> [Exercise directions]:
Retype the listing's stretch from the line containing "Then Bildad the" through the line containing "此部分逐步介绍了如何将 Azure AD", both included, reproducing only those lines without alteration.

> [Record set]:
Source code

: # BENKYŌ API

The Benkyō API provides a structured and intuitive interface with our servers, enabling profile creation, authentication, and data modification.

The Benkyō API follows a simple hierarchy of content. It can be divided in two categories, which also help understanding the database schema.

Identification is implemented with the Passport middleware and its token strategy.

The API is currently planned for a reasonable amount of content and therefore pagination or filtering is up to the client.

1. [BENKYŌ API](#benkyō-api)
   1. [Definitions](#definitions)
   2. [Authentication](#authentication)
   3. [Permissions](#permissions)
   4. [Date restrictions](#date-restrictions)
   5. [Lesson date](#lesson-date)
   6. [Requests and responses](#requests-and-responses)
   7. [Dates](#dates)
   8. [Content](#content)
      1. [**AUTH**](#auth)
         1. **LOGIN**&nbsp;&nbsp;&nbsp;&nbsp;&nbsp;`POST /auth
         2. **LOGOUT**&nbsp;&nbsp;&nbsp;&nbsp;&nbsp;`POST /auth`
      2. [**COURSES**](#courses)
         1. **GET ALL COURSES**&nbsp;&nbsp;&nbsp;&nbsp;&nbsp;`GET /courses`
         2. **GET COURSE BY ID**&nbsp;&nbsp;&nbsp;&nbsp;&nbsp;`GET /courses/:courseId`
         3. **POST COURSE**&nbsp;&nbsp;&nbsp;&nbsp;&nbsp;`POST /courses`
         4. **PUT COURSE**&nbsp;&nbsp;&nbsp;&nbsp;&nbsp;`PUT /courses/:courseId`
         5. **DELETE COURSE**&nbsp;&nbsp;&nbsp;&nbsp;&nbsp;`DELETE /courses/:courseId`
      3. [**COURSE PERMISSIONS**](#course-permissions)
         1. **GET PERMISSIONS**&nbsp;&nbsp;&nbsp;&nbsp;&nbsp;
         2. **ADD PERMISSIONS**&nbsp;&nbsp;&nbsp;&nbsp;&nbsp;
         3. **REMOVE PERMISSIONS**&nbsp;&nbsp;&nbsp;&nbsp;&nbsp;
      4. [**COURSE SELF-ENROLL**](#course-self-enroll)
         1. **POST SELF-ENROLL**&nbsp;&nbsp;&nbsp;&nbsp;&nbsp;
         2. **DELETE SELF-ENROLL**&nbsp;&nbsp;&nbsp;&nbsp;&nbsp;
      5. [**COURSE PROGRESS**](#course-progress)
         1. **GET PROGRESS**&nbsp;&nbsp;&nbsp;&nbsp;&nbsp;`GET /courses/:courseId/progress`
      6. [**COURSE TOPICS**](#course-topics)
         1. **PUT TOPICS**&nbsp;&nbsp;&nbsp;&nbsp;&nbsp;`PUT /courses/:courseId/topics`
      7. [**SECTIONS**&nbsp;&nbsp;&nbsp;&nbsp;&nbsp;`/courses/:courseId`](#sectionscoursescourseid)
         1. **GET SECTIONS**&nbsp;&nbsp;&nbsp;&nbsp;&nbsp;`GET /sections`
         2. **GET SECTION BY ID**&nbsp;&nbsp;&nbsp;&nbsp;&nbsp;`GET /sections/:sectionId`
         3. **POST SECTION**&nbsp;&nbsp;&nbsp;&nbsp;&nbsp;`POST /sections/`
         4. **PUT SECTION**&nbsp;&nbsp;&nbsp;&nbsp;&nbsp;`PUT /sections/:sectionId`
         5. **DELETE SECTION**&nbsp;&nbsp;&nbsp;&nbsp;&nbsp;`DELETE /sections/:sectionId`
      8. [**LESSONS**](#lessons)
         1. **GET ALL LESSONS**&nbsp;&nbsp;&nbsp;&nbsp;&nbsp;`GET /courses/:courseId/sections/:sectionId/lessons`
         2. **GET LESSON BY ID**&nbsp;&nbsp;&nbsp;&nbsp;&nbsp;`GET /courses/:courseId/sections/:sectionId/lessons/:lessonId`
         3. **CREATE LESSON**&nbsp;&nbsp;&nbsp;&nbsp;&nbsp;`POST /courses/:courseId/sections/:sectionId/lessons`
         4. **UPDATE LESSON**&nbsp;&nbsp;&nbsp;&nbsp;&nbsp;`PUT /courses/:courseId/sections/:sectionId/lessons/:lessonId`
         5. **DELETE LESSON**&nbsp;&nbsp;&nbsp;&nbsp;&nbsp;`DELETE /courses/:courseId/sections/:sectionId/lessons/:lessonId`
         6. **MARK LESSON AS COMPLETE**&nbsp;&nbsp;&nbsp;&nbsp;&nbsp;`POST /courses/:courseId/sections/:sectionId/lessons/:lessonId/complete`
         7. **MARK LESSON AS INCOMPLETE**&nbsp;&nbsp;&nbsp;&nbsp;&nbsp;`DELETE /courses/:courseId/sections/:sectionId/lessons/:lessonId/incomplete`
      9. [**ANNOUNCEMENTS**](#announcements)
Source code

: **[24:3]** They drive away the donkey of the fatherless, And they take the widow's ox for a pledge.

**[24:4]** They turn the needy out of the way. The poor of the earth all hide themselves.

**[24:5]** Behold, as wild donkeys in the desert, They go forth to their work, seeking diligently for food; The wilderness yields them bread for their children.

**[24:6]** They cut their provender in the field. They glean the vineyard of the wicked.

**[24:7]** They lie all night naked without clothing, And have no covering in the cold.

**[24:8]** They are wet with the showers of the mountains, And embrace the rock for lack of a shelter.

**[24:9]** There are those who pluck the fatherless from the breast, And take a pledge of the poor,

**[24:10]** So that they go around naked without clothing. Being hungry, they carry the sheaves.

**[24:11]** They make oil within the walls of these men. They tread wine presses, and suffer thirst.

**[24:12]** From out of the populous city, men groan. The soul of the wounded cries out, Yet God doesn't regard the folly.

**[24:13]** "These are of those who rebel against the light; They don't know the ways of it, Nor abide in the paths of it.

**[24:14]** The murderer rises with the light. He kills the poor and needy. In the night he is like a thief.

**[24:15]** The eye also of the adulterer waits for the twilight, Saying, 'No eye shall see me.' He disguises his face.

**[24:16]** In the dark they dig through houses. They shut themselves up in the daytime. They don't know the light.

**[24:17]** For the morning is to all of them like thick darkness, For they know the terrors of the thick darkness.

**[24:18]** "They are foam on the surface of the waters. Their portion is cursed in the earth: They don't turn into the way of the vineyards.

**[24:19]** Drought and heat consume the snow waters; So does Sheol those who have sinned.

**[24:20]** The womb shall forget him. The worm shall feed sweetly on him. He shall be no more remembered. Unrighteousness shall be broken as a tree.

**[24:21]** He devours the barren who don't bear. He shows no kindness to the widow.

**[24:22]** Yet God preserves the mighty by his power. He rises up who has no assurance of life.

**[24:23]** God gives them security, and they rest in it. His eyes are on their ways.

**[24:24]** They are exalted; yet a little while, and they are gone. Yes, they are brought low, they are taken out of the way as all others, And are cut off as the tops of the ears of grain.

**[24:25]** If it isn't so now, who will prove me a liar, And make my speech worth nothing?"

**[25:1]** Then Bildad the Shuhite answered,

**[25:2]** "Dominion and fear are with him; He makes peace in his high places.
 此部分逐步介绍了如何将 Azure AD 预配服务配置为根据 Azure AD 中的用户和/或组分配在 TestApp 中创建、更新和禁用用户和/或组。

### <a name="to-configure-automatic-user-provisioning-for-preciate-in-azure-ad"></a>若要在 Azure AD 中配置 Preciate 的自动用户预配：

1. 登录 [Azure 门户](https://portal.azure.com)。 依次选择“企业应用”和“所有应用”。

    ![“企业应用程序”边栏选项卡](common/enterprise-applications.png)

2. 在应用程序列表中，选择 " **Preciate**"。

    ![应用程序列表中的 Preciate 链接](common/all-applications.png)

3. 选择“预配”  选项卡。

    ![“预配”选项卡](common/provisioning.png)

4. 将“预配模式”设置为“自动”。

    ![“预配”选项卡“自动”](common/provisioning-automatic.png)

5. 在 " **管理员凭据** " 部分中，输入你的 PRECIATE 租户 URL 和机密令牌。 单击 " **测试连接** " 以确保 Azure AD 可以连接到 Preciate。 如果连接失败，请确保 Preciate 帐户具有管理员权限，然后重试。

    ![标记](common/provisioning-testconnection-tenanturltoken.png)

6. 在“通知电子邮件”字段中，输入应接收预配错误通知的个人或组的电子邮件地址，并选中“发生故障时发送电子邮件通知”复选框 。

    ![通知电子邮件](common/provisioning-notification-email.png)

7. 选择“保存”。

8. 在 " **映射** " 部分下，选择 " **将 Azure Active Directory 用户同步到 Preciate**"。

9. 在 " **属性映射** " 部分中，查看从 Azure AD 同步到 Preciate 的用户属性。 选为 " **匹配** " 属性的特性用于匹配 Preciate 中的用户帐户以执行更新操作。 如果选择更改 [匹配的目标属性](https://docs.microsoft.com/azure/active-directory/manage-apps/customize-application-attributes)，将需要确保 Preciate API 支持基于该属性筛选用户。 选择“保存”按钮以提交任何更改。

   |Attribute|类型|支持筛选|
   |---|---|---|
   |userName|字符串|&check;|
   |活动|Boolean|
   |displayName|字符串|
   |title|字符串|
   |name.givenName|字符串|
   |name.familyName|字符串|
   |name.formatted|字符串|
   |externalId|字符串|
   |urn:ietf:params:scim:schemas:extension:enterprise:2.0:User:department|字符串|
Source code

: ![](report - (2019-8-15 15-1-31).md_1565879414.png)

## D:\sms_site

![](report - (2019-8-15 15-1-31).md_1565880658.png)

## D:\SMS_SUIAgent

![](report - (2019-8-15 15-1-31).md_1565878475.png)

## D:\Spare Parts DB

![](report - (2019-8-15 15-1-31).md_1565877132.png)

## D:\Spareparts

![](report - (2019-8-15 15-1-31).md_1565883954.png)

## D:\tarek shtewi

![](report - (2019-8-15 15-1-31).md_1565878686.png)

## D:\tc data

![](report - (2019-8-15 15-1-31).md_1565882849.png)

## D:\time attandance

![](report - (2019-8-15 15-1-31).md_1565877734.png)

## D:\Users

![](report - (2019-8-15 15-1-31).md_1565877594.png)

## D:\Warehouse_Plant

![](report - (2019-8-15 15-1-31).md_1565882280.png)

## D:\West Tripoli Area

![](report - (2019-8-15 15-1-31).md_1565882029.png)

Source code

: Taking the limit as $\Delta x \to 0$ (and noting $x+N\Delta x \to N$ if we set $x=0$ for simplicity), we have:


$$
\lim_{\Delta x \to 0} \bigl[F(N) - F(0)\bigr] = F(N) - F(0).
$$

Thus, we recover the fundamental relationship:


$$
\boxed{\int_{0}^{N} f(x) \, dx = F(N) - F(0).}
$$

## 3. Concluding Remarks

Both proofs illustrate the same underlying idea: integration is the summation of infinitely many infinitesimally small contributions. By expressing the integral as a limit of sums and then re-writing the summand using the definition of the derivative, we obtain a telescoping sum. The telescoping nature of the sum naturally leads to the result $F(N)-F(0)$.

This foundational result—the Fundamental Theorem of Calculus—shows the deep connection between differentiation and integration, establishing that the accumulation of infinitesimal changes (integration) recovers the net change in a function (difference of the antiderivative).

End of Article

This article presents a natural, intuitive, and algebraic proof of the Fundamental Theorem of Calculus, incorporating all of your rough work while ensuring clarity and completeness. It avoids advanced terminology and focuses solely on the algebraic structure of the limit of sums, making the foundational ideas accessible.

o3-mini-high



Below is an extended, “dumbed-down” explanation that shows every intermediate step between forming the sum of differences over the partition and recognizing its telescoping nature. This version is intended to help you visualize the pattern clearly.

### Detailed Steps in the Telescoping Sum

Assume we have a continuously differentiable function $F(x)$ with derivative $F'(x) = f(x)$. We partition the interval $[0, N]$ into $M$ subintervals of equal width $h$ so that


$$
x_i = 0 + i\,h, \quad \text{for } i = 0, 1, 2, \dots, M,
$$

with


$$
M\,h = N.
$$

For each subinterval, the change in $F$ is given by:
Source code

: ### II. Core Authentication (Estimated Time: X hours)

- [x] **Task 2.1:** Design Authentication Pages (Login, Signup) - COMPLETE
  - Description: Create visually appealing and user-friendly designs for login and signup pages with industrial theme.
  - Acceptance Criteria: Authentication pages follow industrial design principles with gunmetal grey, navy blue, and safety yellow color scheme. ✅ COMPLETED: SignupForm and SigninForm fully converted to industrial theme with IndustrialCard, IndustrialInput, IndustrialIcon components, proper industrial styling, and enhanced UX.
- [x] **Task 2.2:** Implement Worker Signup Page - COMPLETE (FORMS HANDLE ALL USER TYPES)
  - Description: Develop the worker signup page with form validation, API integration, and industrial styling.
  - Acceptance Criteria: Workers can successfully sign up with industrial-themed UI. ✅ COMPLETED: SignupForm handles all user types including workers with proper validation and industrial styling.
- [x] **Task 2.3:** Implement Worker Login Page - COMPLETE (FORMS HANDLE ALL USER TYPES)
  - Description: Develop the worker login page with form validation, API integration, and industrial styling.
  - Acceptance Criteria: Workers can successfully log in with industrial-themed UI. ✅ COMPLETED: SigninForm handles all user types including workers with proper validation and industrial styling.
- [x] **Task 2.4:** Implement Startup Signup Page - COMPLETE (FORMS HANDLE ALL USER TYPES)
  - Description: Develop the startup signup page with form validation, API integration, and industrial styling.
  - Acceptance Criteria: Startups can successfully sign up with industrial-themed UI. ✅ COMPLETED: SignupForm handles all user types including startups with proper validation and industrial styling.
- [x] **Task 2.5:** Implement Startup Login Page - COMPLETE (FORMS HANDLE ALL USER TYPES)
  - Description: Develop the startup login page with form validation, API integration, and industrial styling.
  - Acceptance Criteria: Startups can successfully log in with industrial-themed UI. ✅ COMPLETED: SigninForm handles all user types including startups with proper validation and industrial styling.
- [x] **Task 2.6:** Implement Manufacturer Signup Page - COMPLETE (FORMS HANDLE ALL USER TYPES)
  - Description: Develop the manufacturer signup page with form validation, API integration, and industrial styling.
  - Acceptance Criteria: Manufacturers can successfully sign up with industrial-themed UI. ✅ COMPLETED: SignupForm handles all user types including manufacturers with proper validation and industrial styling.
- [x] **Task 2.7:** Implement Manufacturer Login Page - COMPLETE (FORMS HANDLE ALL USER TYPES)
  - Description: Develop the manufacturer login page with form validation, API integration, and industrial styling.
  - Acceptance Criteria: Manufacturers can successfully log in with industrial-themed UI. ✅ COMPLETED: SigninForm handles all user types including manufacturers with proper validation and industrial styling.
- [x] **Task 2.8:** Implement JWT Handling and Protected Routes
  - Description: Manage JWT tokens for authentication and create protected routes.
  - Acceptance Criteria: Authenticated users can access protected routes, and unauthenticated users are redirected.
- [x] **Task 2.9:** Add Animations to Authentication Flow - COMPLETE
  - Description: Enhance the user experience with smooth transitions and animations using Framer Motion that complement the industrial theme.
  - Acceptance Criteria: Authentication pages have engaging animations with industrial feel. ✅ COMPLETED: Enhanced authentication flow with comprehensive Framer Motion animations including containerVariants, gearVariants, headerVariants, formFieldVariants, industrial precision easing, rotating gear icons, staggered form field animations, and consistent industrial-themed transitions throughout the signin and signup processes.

> [Completed task]:
**[25:1]** Then Bildad the Shuhite answered,

**[25:2]** "Dominion and fear are with him; He makes peace in his high places.
 此部分逐步介绍了如何将 Azure AD 预配服务配置为根据 Azure AD 中的用户和/或组分配在 TestApp 中创建、更新和禁用用户和/或组。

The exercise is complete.